• Instruction: Each record that follows is to be reproduced verbatim.
*** Given entries Section Begins ***
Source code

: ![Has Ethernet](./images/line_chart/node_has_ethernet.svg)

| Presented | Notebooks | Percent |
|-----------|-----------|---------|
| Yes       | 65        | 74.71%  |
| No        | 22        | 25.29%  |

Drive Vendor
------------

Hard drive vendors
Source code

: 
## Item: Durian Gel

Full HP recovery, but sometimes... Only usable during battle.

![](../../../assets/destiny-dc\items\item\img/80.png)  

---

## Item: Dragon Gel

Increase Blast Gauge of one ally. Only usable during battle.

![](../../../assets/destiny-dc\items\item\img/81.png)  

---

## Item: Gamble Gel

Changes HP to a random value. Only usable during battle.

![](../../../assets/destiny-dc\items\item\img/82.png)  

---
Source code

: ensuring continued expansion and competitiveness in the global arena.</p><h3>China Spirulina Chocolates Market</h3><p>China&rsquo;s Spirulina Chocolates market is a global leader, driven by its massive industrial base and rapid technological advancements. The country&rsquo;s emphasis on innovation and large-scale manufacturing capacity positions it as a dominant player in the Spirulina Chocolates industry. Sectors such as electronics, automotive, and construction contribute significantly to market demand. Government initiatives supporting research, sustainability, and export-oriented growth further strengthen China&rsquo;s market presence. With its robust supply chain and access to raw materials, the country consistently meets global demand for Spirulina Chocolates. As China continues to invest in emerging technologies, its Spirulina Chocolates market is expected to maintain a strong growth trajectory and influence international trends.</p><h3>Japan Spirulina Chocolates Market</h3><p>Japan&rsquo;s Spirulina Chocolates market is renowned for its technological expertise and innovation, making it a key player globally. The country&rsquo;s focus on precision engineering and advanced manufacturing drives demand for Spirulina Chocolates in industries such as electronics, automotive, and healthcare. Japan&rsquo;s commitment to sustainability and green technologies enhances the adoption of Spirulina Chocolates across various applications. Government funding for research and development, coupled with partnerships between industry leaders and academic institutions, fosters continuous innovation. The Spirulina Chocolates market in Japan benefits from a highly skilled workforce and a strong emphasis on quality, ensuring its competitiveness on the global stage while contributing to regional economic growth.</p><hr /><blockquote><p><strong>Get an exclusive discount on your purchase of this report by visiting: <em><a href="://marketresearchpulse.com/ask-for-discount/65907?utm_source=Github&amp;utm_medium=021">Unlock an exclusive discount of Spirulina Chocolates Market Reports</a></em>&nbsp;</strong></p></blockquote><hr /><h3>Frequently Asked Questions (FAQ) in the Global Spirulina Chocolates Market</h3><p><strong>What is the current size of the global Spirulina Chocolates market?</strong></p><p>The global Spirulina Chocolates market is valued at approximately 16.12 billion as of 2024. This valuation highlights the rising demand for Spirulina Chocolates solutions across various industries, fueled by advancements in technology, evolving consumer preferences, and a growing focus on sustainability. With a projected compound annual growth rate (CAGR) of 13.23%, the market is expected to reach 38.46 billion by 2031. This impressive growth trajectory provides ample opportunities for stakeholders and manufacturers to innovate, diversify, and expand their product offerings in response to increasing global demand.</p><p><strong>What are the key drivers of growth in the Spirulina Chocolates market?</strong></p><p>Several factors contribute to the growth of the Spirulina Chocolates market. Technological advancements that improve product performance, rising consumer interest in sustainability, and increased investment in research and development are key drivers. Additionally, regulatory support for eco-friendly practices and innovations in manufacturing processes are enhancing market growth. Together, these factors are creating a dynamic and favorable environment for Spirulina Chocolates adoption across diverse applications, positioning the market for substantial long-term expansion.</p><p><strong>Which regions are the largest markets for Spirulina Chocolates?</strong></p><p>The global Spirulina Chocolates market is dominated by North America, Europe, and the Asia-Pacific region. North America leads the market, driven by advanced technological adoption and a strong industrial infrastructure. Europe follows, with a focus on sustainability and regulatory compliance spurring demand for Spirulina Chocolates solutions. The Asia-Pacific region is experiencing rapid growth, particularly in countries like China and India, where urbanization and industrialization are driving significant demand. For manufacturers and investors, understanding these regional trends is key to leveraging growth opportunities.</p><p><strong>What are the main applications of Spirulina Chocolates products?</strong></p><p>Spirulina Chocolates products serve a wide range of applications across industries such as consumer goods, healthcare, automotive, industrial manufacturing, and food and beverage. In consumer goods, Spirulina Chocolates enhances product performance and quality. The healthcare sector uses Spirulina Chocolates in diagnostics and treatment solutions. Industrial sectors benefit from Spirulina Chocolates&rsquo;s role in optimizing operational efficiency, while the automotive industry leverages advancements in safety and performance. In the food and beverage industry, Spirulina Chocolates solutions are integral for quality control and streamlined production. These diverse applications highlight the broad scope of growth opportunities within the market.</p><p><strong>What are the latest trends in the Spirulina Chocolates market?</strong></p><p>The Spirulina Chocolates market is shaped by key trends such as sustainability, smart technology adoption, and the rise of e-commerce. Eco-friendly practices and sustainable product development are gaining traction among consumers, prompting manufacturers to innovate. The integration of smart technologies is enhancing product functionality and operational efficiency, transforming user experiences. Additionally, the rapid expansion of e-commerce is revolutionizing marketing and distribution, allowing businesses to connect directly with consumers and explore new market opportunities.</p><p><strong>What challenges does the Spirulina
*** Given entries Section Ends ***
• Exercise response:
Source code

: ![Has Ethernet](./images/line_chart/node_has_ethernet.svg)

| Presented | Notebooks | Percent |
|-----------|-----------|---------|
| Yes       | 65        | 74.71%  |
| No        | 22        | 25.29%  |

Drive Vendor
------------

Hard drive vendors
Source code

: 
## Item: Durian Gel

Full HP recovery, but sometimes... Only usable during battle.

![](../../../assets/destiny-dc\items\item\img/80.png)  

---

## Item: Dragon Gel

Increase Blast Gauge of one ally. Only usable during battle.

![](../../../assets/destiny-dc\items\item\img/81.png)  

---

## Item: Gamble Gel

Changes HP to a random value. Only usable during battle.

![](../../../assets/destiny-dc\items\item\img/82.png)  

---
Source code

: ensuring continued expansion and competitiveness in the global arena.</p><h3>China Spirulina Chocolates Market</h3><p>China&rsquo;s Spirulina Chocolates market is a global leader, driven by its massive industrial base and rapid technological advancements. The country&rsquo;s emphasis on innovation and large-scale manufacturing capacity positions it as a dominant player in the Spirulina Chocolates industry. Sectors such as electronics, automotive, and construction contribute significantly to market demand. Government initiatives supporting research, sustainability, and export-oriented growth further strengthen China&rsquo;s market presence. With its robust supply chain and access to raw materials, the country consistently meets global demand for Spirulina Chocolates. As China continues to invest in emerging technologies, its Spirulina Chocolates market is expected to maintain a strong growth trajectory and influence international trends.</p><h3>Japan Spirulina Chocolates Market</h3><p>Japan&rsquo;s Spirulina Chocolates market is renowned for its technological expertise and innovation, making it a key player globally. The country&rsquo;s focus on precision engineering and advanced manufacturing drives demand for Spirulina Chocolates in industries such as electronics, automotive, and healthcare. Japan&rsquo;s commitment to sustainability and green technologies enhances the adoption of Spirulina Chocolates across various applications. Government funding for research and development, coupled with partnerships between industry leaders and academic institutions, fosters continuous innovation. The Spirulina Chocolates market in Japan benefits from a highly skilled workforce and a strong emphasis on quality, ensuring its competitiveness on the global stage while contributing to regional economic growth.</p><hr /><blockquote><p><strong>Get an exclusive discount on your purchase of this report by visiting: <em><a href="://marketresearchpulse.com/ask-for-discount/65907?utm_source=Github&amp;utm_medium=021">Unlock an exclusive discount of Spirulina Chocolates Market Reports</a></em>&nbsp;</strong></p></blockquote><hr /><h3>Frequently Asked Questions (FAQ) in the Global Spirulina Chocolates Market</h3><p><strong>What is the current size of the global Spirulina Chocolates market?</strong></p><p>The global Spirulina Chocolates market is valued at approximately 16.12 billion as of 2024. This valuation highlights the rising demand for Spirulina Chocolates solutions across various industries, fueled by advancements in technology, evolving consumer preferences, and a growing focus on sustainability. With a projected compound annual growth rate (CAGR) of 13.23%, the market is expected to reach 38.46 billion by 2031. This impressive growth trajectory provides ample opportunities for stakeholders and manufacturers to innovate, diversify, and expand their product offerings in response to increasing global demand.</p><p><strong>What are the key drivers of growth in the Spirulina Chocolates market?</strong></p><p>Several factors contribute to the growth of the Spirulina Chocolates market. Technological advancements that improve product performance, rising consumer interest in sustainability, and increased investment in research and development are key drivers. Additionally, regulatory support for eco-friendly practices and innovations in manufacturing processes are enhancing market growth. Together, these factors are creating a dynamic and favorable environment for Spirulina Chocolates adoption across diverse applications, positioning the market for substantial long-term expansion.</p><p><strong>Which regions are the largest markets for Spirulina Chocolates?</strong></p><p>The global Spirulina Chocolates market is dominated by North America, Europe, and the Asia-Pacific region. North America leads the market, driven by advanced technological adoption and a strong industrial infrastructure. Europe follows, with a focus on sustainability and regulatory compliance spurring demand for Spirulina Chocolates solutions. The Asia-Pacific region is experiencing rapid growth, particularly in countries like China and India, where urbanization and industrialization are driving significant demand. For manufacturers and investors, understanding these regional trends is key to leveraging growth opportunities.</p><p><strong>What are the main applications of Spirulina Chocolates products?</strong></p><p>Spirulina Chocolates products serve a wide range of applications across industries such as consumer goods, healthcare, automotive, industrial manufacturing, and food and beverage. In consumer goods, Spirulina Chocolates enhances product performance and quality. The healthcare sector uses Spirulina Chocolates in diagnostics and treatment solutions. Industrial sectors benefit from Spirulina Chocolates&rsquo;s role in optimizing operational efficiency, while the automotive industry leverages advancements in safety and performance. In the food and beverage industry, Spirulina Chocolates solutions are integral for quality control and streamlined production. These diverse applications highlight the broad scope of growth opportunities within the market.</p><p><strong>What are the latest trends in the Spirulina Chocolates market?</strong></p><p>The Spirulina Chocolates market is shaped by key trends such as sustainability, smart technology adoption, and the rise of e-commerce. Eco-friendly practices and sustainable product development are gaining traction among consumers, prompting manufacturers to innovate. The integration of smart technologies is enhancing product functionality and operational efficiency, transforming user experiences. Additionally, the rapid expansion of e-commerce is revolutionizing marketing and distribution, allowing businesses to connect directly with consumers and explore new market opportunities.</p><p><strong>What challenges does the Spirulina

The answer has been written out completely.